Pestizide auf dem Teller: Friß und stirb

Ob beim Obstanbau oder in der Fischzucht, in Hotels, im Zug, auf dem Kinderspielplatz oder dem Balkon – praktisch überall werden heute Pestizide eingesetzt. Es ist unmöglich geworden, den Gefahren zu entkommen, die von Pflanzenschutzmitteln und Bioziden ausgehen.

Ein Apfel wird in seinen 24 Wochen am Baum durchschnittlich 31 Mal »gespritzt« – und zwar in der Regel mit Pestiziden. Leider bringt der elterliche Rat an ihre Kinder, Obst vor dem Essen abzuwaschen, nichts mehr, da es sich bei vielen »modernen« Pestiziden um sogenannte systemisch wirkende Substanzen handelt, die nicht mehr nur außen an der Pflanze anhaften, sondern bis in die Früchte hinein verteilt werden.

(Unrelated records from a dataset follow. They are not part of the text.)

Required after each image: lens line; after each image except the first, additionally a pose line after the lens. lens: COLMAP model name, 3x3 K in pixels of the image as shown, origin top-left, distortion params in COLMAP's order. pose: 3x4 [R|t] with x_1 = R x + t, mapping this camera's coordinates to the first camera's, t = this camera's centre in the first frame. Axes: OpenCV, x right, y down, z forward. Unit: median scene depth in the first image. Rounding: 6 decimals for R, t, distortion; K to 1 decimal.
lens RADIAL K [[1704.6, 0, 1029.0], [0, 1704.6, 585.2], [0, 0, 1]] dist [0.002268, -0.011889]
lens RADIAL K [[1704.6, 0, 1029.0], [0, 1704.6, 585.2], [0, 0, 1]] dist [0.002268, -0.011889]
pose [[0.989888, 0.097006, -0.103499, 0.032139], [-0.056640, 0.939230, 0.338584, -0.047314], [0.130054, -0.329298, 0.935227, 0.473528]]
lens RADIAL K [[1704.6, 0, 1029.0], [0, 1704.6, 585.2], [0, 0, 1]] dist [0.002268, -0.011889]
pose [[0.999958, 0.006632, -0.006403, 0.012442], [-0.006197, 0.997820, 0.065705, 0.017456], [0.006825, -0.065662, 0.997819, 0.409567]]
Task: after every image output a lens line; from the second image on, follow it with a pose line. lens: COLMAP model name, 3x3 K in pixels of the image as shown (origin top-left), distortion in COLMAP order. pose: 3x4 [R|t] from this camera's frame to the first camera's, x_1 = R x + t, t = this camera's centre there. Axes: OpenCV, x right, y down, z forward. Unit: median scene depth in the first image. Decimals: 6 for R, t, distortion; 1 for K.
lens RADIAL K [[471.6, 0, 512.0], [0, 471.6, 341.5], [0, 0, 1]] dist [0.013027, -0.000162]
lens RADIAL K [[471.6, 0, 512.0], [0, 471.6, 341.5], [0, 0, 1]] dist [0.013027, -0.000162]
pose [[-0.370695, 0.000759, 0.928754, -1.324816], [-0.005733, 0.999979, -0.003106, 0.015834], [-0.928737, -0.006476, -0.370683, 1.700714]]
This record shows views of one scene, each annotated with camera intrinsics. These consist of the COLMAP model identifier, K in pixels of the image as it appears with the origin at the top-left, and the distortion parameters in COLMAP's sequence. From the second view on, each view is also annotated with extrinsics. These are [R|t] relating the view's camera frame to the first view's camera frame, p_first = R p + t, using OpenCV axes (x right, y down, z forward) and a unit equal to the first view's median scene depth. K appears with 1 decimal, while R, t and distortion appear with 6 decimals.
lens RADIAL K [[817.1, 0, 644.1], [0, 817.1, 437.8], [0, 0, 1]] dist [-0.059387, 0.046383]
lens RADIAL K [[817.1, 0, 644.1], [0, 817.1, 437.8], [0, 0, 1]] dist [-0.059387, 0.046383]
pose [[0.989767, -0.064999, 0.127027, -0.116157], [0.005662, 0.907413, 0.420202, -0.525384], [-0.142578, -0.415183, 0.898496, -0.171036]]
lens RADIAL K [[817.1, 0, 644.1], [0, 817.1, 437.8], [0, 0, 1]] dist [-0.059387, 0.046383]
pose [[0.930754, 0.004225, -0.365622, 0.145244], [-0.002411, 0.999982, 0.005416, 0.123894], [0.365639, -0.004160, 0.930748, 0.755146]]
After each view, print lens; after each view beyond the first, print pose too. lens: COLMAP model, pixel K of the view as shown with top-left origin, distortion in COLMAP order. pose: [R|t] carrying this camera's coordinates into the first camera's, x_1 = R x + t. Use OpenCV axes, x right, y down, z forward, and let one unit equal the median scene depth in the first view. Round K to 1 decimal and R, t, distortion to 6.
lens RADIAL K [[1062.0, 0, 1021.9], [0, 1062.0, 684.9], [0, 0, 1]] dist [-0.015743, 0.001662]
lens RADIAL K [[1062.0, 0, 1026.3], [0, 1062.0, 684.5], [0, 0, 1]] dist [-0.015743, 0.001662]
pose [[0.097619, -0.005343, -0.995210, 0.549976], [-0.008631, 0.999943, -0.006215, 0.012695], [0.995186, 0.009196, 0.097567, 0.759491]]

Wenn Lobbyisten der Chemiekonzerne erklären, moderne Pestizide zählten zu den am intensivsten getesteten chemischen Substanzen überhaupt – vergleichbar nur mit Arzneimitteln –, dann ist anzumerken, daß die meiste Forschung auf diesem Gebiet von den Konzernen, die die Unkrautvernichter herstellen lassen, in Auftrag gegeben wird. Das geht mitunter so weit, daß die Forschung zu Wirksamkeit, Giftigkeit und Umweltverhalten der Pestizide, die ein Konzern neu auf den Markt bringen will, von den Herstellern selbst bei den Registrierungsbehörden eingereicht wird und die Behörden sich auf diese hausgemachte »Forschung« verlassen.

Außerdem werden bei der Zulassung keineswegs alle Bestandteile des Cocktails getestet, der das anwendungsfertige Pestizid ausmacht. Sogenannte Beistoffe, Substanzen, die dafür sorgen, daß das Gift länger an der Pflanze haftet oder besser in den Organismus eindringt, bleiben außen vor. Manche Beistoffe sind jedoch hormonell wirksam, andere beeinflussen die menschliche Reproduktion, wieder andere zeigen negative Auswirkungen auf das Nervensystem oder das Immunsystem von Mensch und Tier. Deshalb ist es nicht verwunderlich, daß in mehreren Studien nachgewiesen wurde, daß sogenannte Pestizid-Formulierungen wesentlich gefährlicher sind als die aktiven Substanzen für sich genommen.

Und die Grenzwerte, auf deren strikte Einhaltung ständig verwiesen wird, wurden von den Behörden in den vergangenen Jahren immer weiter nach oben »korrigiert«. Ohne solche Anpassungen dürften viele Pestizide gar nicht mehr verkauft werden.

Die Folgen von so viel staatlicher Beliebigkeit und Willkür im Umgang mit Pestiziden bekommen wir alle zu spüren: Pestizide stehen im Verdacht, für Krebs, hormonelle Funktionsstörungen, Fehlgeburten und chronische Krankheiten verantwortlich zu sein, und der unheilbare Morbus Parkinson, bei dem man langsam fortschreitend Nervenzellen im Mittelhirn verliert, wird bei Landwirten mittlerweile als Berufskrankheit anerkannt.

Doch ist Landwirtschaft im großen Stil ohne Pestizide überhaupt möglich? Können wir neun oder gar zehn Milliarden Menschen ernähren ohne Pestizide einzusetzen? Ja, sagen unter anderem die FAO, die UNO-Organisation für Ernährung und Landwirtschaft, die Weltgesundheitsorganisation WHO und selbst die marktradikale Weltbank in dem von letzterer initiierten und 2008 veröffentlichten Weltagrarbericht.

Unter dem Titel »Landwirtschaft am Scheideweg« hinterfragt der bereits 2002 eingerichtete Weltagrarrat darin die Intensivierung der Landwirtschaft mit technischen Errungenschaften als Patentrezept für die weltweite Ernährungssicherheit. Statt dessen werden im Weltagrarbericht insbesondere kleinbäuerliche und auf Vielfalt ausgerichtete Strukturen als Landwirtschaft der Zukunft bezeichnet.

Zumindest bis es zu grundlegend anderen Arbeits- und Eigentumsverhältnissen auf dem Land kommt, dürfte diese Einschätzung richtig sein.